Monday, March 30, 2009

Awesome civilization



On the chains that bind,

a long way at home


SEATTLE—When I woke from a nap and saw the Cascade Mountains through the window of the plane, I realized I was somewhere a little unfamiliar, and far, far away. This awareness of displacement remained sharp as I sat on the airport shuttle bus while it made it way to the hotel: there was more pine vegetation than I expected to see inside city limits. More shipping containers, freight train lines, and, as we approached downtown, a bustling port: the shipping industry here hasn’t migrated like it has from New York to New Jersey. I noticed more Asian faces, too, in subtly different varieties: This one looks Japanese; is that other one a Pacific Islander of some kind? People seemed a little friendlier as well. Lost on Sixth Avenue, a middle-aged woman walking with her elderly mother volunteered to help orient me on a crowded sidewalk. And people actually wait until they see the WALK signal before they cross the street.


Didn’t take long for the force of the familiar to assert itself, however. I'd guess that the Sheraton lobby could as easily be in Hong Kong or Buenos Aires. But it was in walking toward the Pike Place Market that I knew I was, in fact, at home: The Cheesecake Factory across the street. The AMC cinemas a couple blocks away (I resolved then to see I Love You, Man, which I liked, even as it troubled me in a way I can't put my finger on yet). And, of course, the ubiquitous Starbucks (the bus driver pointed out the corporate headquarters on our way in, which looks like a nineteenth century mill). Needing to find a drug store, I discovered a Walgreen’s near the market, and when I went in, I was able to find the distilled water quickly, because the layout was just like that of the one a mile from my house. The dollar bills I paid with, drawn from an ATM machine, were accepted without question. The cashier and I communicated in colloquial English.


It was in heading back to my room, walking past the panhandler leaning against the office building, past the McDonalds on the corner, past the ACLU activist looking for signatures, in the general direction of the Roman Catholic cathedral not too far in the distance, that I was suddenly hit with a sense of awe at the vast, continental scope of American civilization. Twelve hours earlier, for a little more than a day’s wages, I had arrived at a destination that was once most easily reached by sailing around South America. Even more striking was how entirely unremarkable this was. Nothing particularly notable about the commerce, the language, the currency. Nor the gathering of hundreds of historians who meet each year to discuss their work—a national professional class that uses these meetings, whether in Atlanta, or Chicago, or Boston to socialize, to network, and, more often than not, to chronicle the very real failures, viciousness, and destruction, past and present, made their very gathering possible.
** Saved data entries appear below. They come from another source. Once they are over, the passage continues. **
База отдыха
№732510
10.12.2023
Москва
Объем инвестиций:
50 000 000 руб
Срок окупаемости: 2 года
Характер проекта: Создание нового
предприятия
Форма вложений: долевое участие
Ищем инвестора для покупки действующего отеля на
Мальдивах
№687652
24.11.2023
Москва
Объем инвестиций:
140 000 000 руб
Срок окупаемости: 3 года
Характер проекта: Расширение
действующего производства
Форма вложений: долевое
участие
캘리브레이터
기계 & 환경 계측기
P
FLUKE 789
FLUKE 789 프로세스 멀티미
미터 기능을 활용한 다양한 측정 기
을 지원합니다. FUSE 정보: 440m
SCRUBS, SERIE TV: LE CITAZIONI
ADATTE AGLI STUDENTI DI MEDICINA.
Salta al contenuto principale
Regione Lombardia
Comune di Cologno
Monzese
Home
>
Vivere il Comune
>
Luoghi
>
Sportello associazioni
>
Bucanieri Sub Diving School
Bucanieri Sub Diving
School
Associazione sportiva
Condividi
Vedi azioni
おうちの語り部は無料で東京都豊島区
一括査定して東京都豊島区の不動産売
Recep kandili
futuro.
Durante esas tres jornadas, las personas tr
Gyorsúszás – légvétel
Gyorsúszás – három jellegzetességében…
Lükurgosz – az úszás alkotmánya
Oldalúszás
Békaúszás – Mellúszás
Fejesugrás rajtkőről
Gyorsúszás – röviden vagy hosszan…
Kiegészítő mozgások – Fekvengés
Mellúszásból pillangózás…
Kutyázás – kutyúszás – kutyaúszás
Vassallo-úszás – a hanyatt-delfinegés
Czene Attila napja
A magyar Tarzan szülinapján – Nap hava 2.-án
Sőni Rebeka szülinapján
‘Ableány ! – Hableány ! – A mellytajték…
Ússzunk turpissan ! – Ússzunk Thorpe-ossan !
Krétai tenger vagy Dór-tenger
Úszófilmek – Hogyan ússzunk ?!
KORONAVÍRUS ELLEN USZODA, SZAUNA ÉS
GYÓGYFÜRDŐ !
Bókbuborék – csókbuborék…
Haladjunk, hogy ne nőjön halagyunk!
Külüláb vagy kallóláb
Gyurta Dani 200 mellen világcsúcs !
For better and worse, an empire is an astonishing thing. There are spirits sitting beside me in the lobby bar who are smiling, some wryly, as I write this.


And they’re smiling, almost exactly the same way, as you read this. Because not even the Internet can entirely conquer time or space. Maybe someday an iteration of this post, or your keyboard, will end up in an archive or museum, like a piece of Roman ceramics that turns up in Britain or Vietnam. Something will be lost in translation, of course, in the unlikely event either survives. But it's nice to think so. At least we understand each other, do we not?